The work, which researchers believe may lead to a new class of materials, is described in a paper appearing in the Dec. 18 issue of the Journal of Physical Chemistry B (online Dec. 11). The findings eventually could prove useful in the fields of engineering, nanotechnology, renewable energy and, potentially, medicine, because proteins, DNA, RNA and other large molecules within cells may well move in the same way as those in plastics.
Traditional theory behind the processing of plastic materials since the 1960s has focused on the movement of individual macromolecules as they move by one another. Materials researchers, under this approach, end up with poorly understood products and unexplained data. The new theory of cooperative motion in liquids of polymers successfully explains these observations by considering the coordinated motion of macromolecules with their surrounding neighbors. The end result could remove guesswork and the costly, time-consuming testing of thousands of samples at various stages of production.
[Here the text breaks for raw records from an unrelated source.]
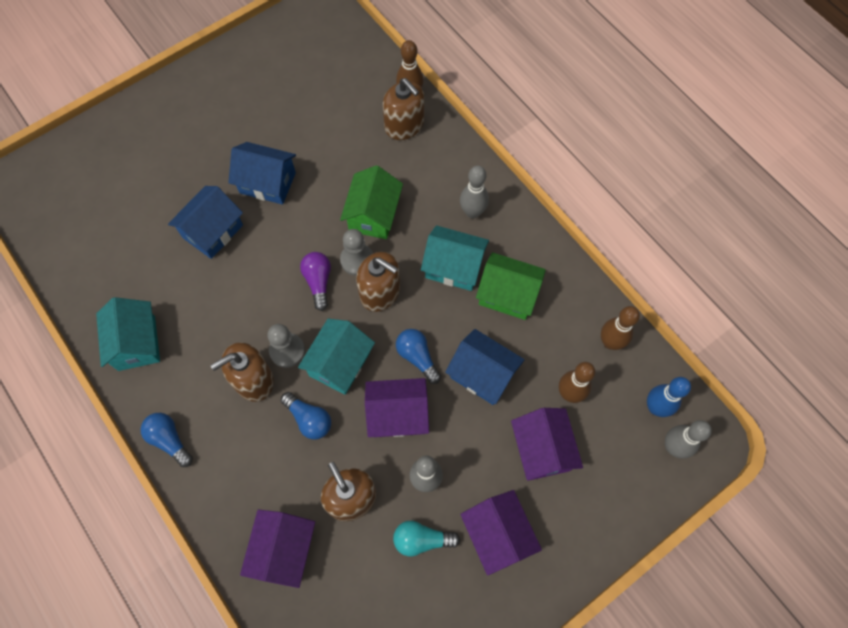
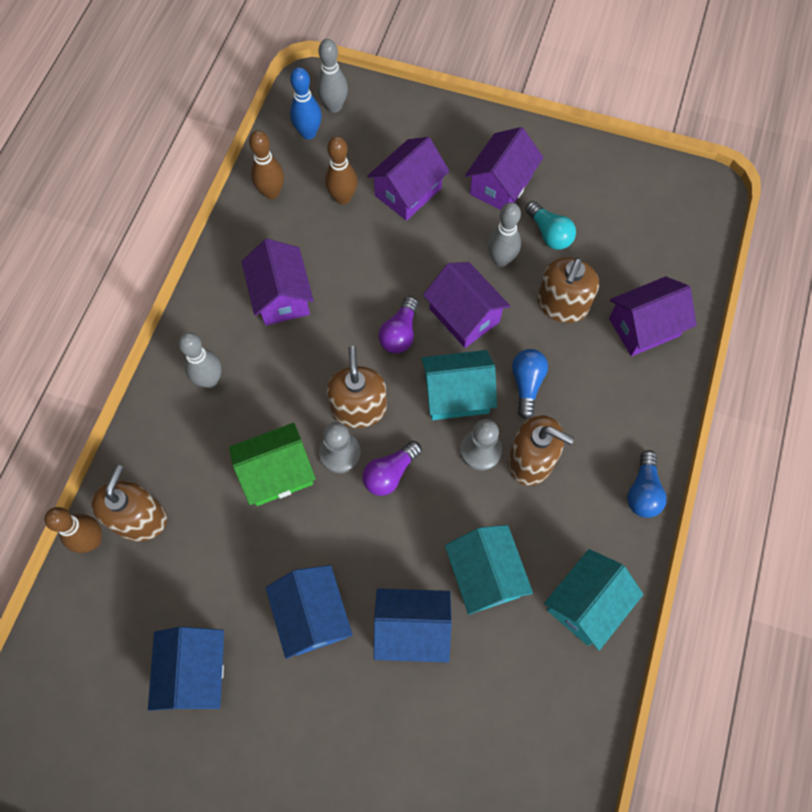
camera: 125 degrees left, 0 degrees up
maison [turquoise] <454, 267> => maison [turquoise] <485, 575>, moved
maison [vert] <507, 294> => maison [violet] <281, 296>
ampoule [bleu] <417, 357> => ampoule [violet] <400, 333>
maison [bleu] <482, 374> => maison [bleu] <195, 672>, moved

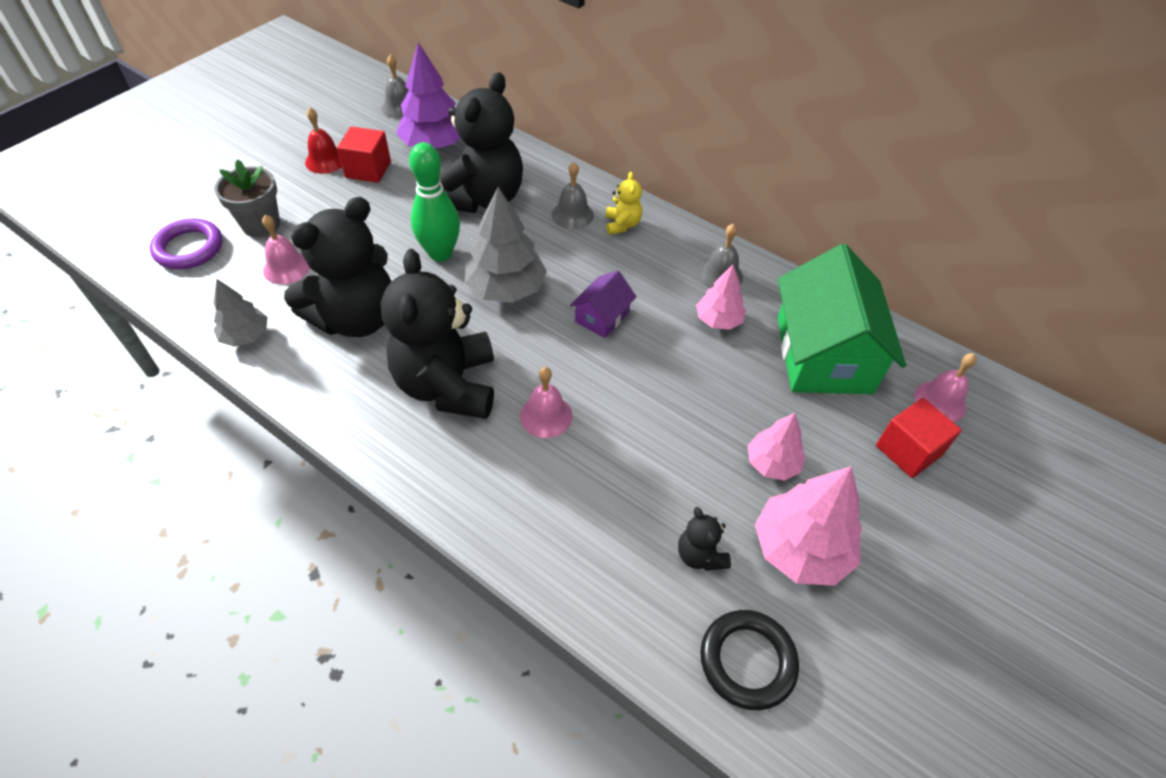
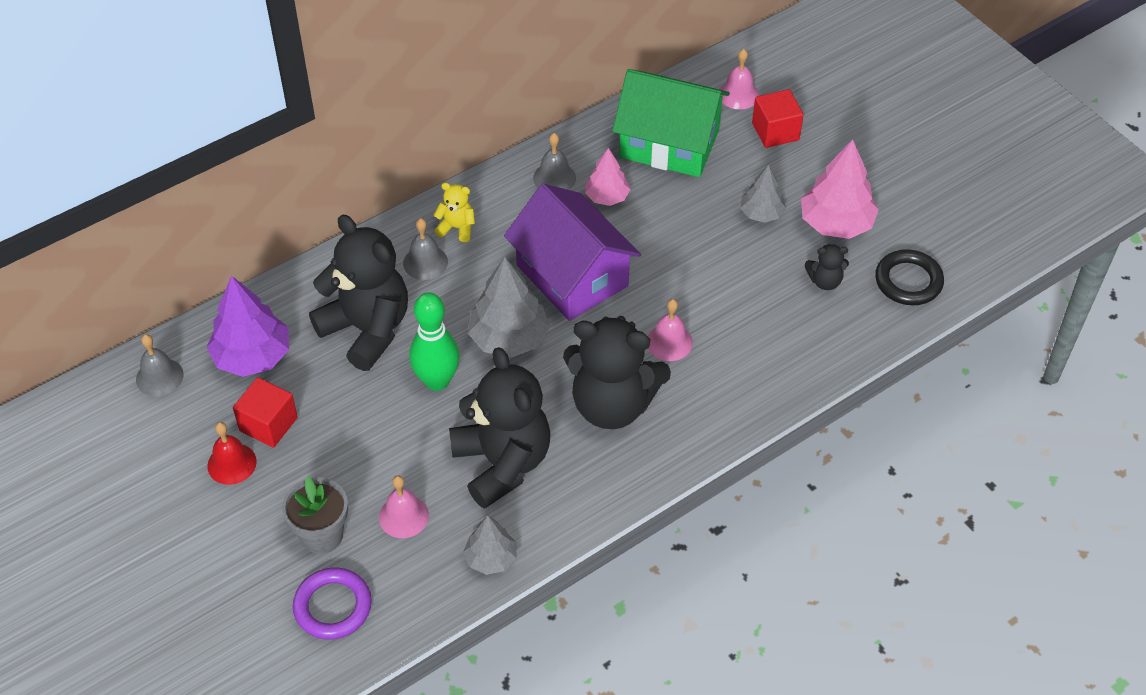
camera: 70 degrees left, 0 degrees up
maison [violet] <602, 317> => maison [violet] <572, 275>, x2.14
arbre [rose] <772, 463> => arbre [gris] <761, 213>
"The level of agreement between the data and the theory is remarkable," said Marina G. Guenza, a professor of theoretical physical chemistry at the UO. "We are making the connection between the chemistry of molecules and how they behave. It is really fundamental science. Our findings are exciting for experimentalists because we can see phenomena that they cannot understand. This theory is now explaining what is happening inside their samples. They are no longer dealing with just a set of data; our theory provides a picture of what is happening."
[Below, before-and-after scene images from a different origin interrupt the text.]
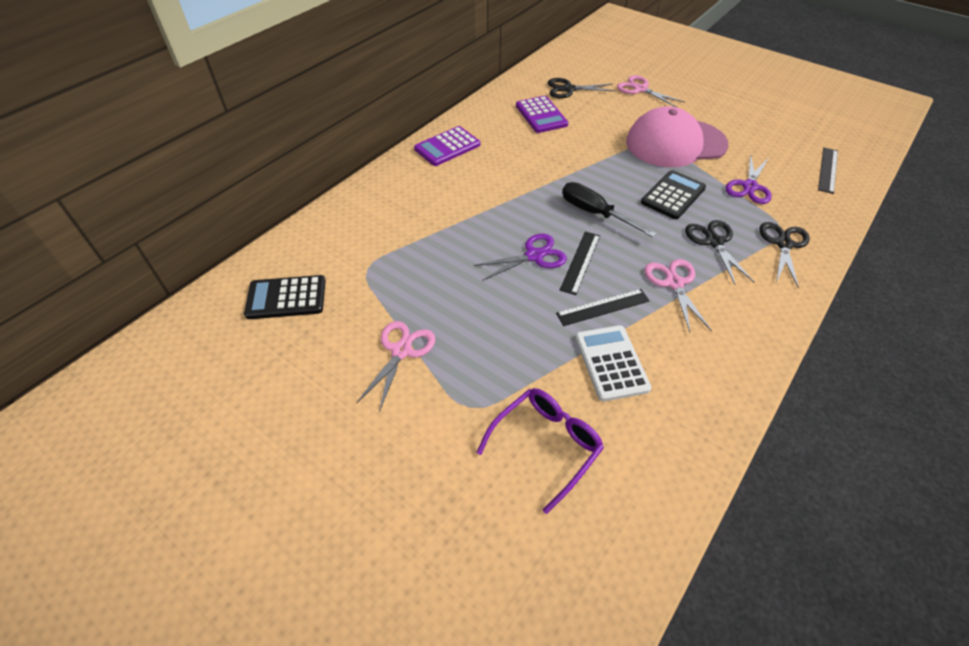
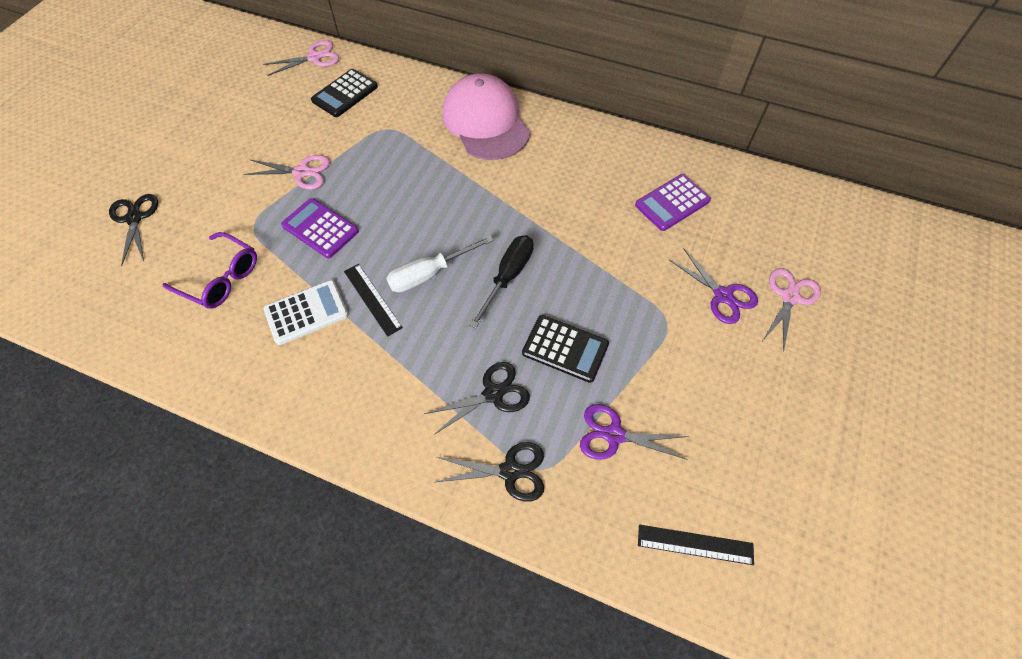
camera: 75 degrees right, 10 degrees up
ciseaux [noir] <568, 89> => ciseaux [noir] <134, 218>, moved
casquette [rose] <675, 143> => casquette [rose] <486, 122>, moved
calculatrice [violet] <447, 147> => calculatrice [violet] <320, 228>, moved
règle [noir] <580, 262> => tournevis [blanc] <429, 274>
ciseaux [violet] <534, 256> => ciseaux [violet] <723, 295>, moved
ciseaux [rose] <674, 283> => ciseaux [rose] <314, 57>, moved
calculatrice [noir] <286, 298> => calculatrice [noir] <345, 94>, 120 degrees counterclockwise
Guenza simplifies her mathematics-heavy theory -- built on Langevin equations that describe the movement of particles in liquid or gas -- to watching students disembark from a crowded bus. Any one student wanting to exit is stuck in place -- or meanders randomly in available spaces -- until other students begin moving toward the exit. As students organize into a group they become coordinated and speed their departure.
The theory addresses the often-seen subdiffusive behavior of molecules as they begin to form a glass under processing -- explaining why molecules slow and freeze into disorganized structures rather than ordering into a crystal, Guenza said. "We would really like to be able to control the properties of the material so that we can tailor the synthesis to achieve exact results."
The theory was put to the test under a variety of scenarios in labs in Germany, France and Switzerland after German plastics researcher Dieter Richter of the Max Planck Institute for Solid State Research, a co-author on the paper, approached Guenza after a conference session and said he had unexplained data that might be explained by Guenza's theory. The unexplained data and Guenza's theory merged under examination, which included the use of neutron spin-echo spectroscopy, a high-energy resolution-scattering technique.
"If you look at just one polymer, as is the case under conventional theory, you don't see any anomalous motion," said Guenza, whose research is funded by the National Science Foundation and the Petroleum Research Fund. "You don't see slowing one molecule alternating between slow and fast motion. Only if you treat the dynamics of a group of molecules together can you predict anomalous behaviors. That's what my theory can give you."
The theory now is being applied to other experiments to test its application to other anomalies, said Guenza, who is a member of three UO interdisciplinary institutes: the Institute of Theoretical Science; the Materials Science Institute and the Institute of Molecular Biology.
Co-authors of the paper with Guenza and Richter were Richter's colleagues M. Zamponi, A. Wischnewski, M. Monkenbusch and L. Willner, and researchers P. Falus and B. Farago, both of the Institut Laue-Langevin, a leading international neutron research center in Grenoble, France.